(Records supplied)

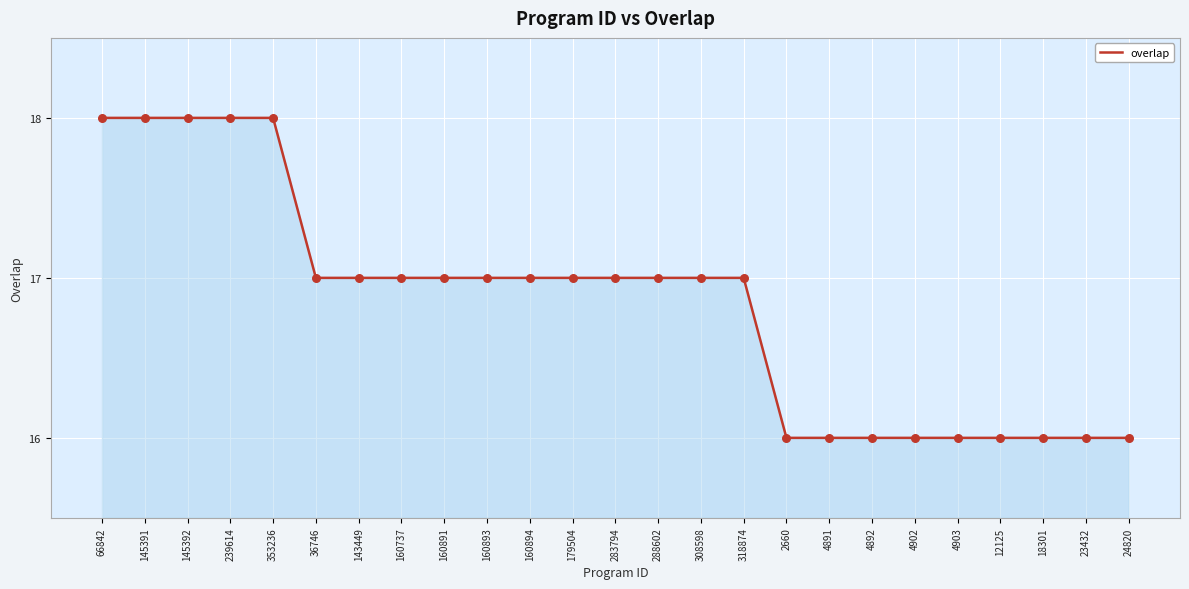

What is the change in value from 66842 to 160891?

-1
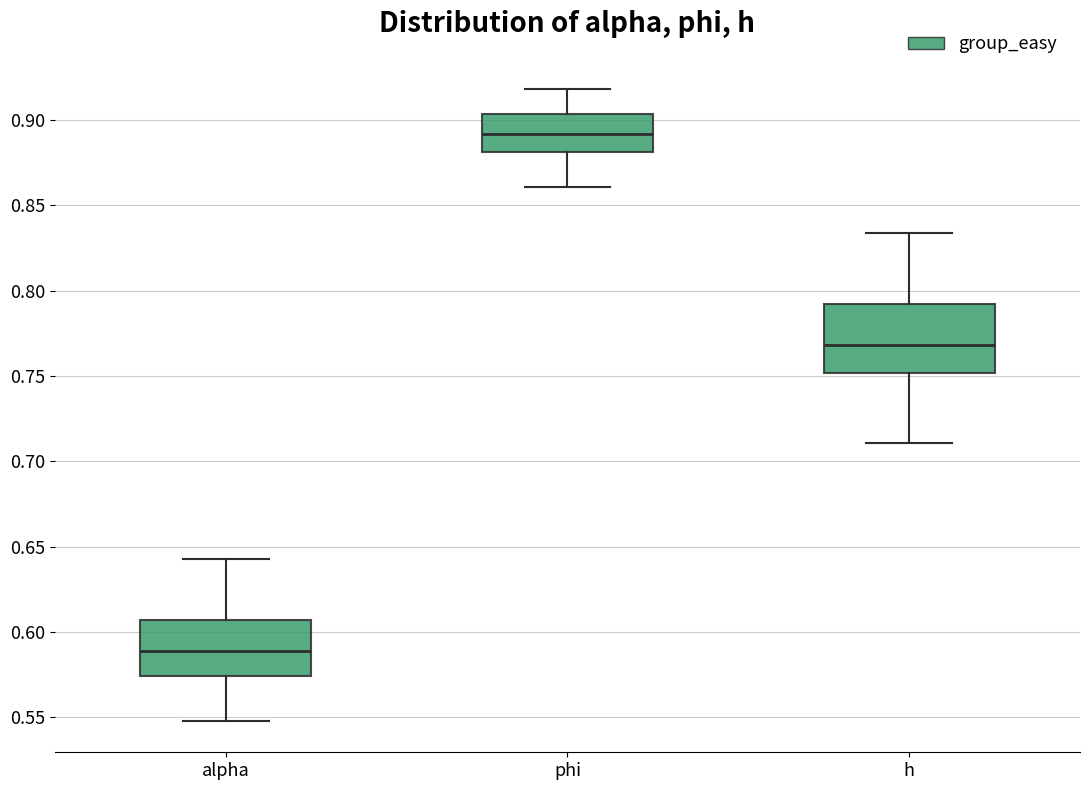

Reading left to right, read every box against the y-axis: the position of its median line, the range the box covers, and the ends of its whiskers. The values are not printed on the chart, so give them approximately, as read against the axis.

alpha: median 0.590, box 0.575 to 0.605, whiskers 0.550 to 0.645
phi: median 0.890, box 0.880 to 0.905, whiskers 0.860 to 0.920
h: median 0.770, box 0.750 to 0.790, whiskers 0.710 to 0.835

(End Records supplied)

# Required action:
Please rewrite all the rows above with "y-axis" swapped for "vertical axis" and everything else unchanged. Leave the pictures out of your answer.

# Written response:
What is the change in value from 66842 to 160891?

-1

Reading left to right, read every box against the vertical axis: the position of its median line, the range the box covers, and the ends of its whiskers. The values are not printed on the chart, so give them approximately, as read against the axis.

alpha: median 0.590, box 0.575 to 0.605, whiskers 0.550 to 0.645
phi: median 0.890, box 0.880 to 0.905, whiskers 0.860 to 0.920
h: median 0.770, box 0.750 to 0.790, whiskers 0.710 to 0.835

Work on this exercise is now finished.